Fransızca öğretmeniyim, Fransızcanın birtakım dilbilimsel özelliklerini
biliyorum da, Türkçeye ilişkin bilgilerim çok sınırlı. Nasıl olsa anadilim,
edinip gitmişim farkında olmadan. Türkçe Dilbilgisi derslerinde de dilin
kullanımından, işleyişinden çok, ezbere dayalı dil bilgileri verilmiş hep.
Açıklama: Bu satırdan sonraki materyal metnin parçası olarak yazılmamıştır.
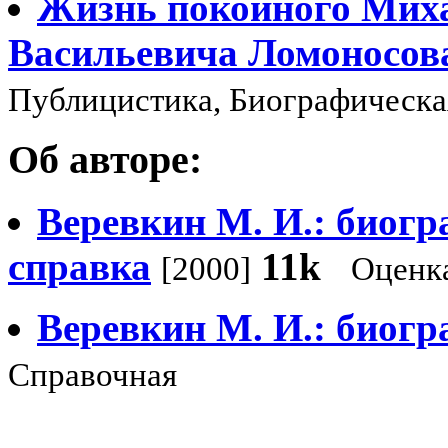
Жизнь покойного Мих
Васильевича Ломоносов
Публицистика, Биографическа
Об авторе:
Веревкин М. И.: биог
справка
11k
[2000]
Оценк
Веревкин М. И.: биогр
Справочная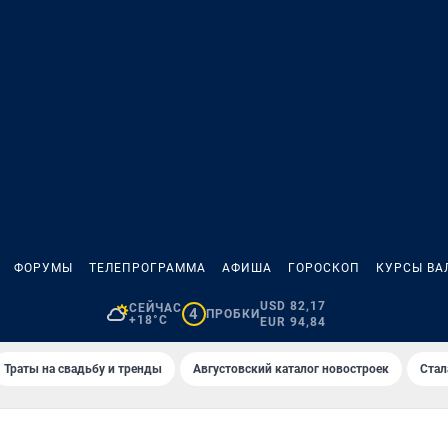
ФОРУМЫ
ТЕЛЕПРОГРАММА
АФИША
ГОРОСКОП
КУРСЫ ВА
USD 82,17
СЕЙЧАС
4
ПРОБКИ
+18°C
EUR 94,84
Траты на свадьбу и тренды
Августовский каталог новостроек
Стал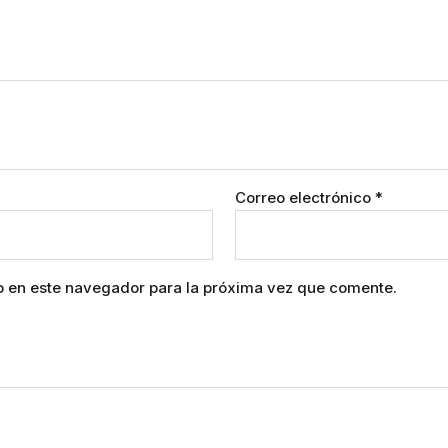
Correo electrónico
*
b en este navegador para la próxima vez que comente.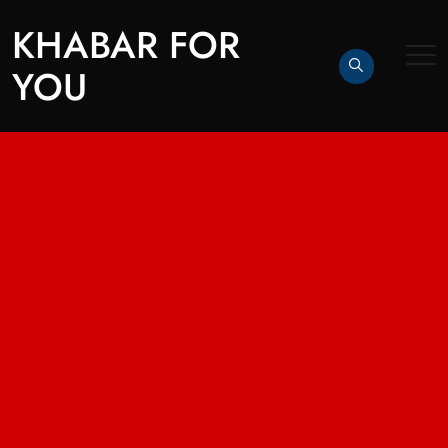
KHABAR FOR
YOU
Bir
öğrenci, kendi dilinin sınavında kopya çeker mi hiç?…
Bir gün,M. Carton, ders sonrasında çalışma
odasına çağırıp, üç ay sonra vereceğim seminerin konusunun “Türkçenin Ses
Yapısı” olacağını; Nancy Üniversitesinde yeterli kaynak bulamazsam, Strasbourg
ve Paris Üniversiteleri ile Ulusal Kütüphanede yapacağım araştırmalarla ilgili
her türlü giderlerin üniversite tarafından karşılanacağını, seminere öğrencilerin
dışında öğretim üyelerinin ve yardımcılarının da katılacağını, konunun birçok
araştırmacıyı ilgilendirdiğini söylüyor. Türkçenin sesbilgisi konusunda doktora
çalışması yapmadığım için de biraz kırgın davranıyor sanki. Paçalarım tutuşuyor
elbette. Her şey bir yana, anadilime ilişkin söyleyeceklerimin doğru ve
doyurucu olması gerekiyor becerebildiğimce. Sırada başka dersler, başka
seminerler, bir de hazırlık tezinin yazımı tasarısı var. Okudukça yeni
okumalar, araştırdıkça yeni araştırmalar birbirini kovalıyor. Uykularım kaçıyor
iyiden. Pişman oluyorum ya da ediliyorum bu konuyu tez konusu olarak seçmediğime…
Kış dinlencesinden yararlanarak Paris’e
gidiyorum. Louis Bazin ve Alfred Morer’in “Türkçe Dilbilgisi” kitaplarını, Doğu
Dilleri ve Ekinleri Ulusal Enstitüsü’ndeki (INALCO) makaleleri inceliyorum
elimden geldiğince, zamanım elverdiğince. Söz konusu yapıtlardaki
yaklaşımların, kuralların ya da örneklemelerin yarı Türkçe, yarı Osmanlıca
olduklarını, bu tür örnekler ve çıkarımlarla sağlıklı bir Türkçe sesbilim, sesbilgisi,
dilbilim, dilbilgisi, vb. çalışmalarının yapılamayacağı sonucuna varıyorum
kendimce. Türkiye’den getirttiğim Doğan Aksan, Ömer Demircan ve Nevi Selen’in
kitapları daha doyurucu geliyor diğerleri yanında.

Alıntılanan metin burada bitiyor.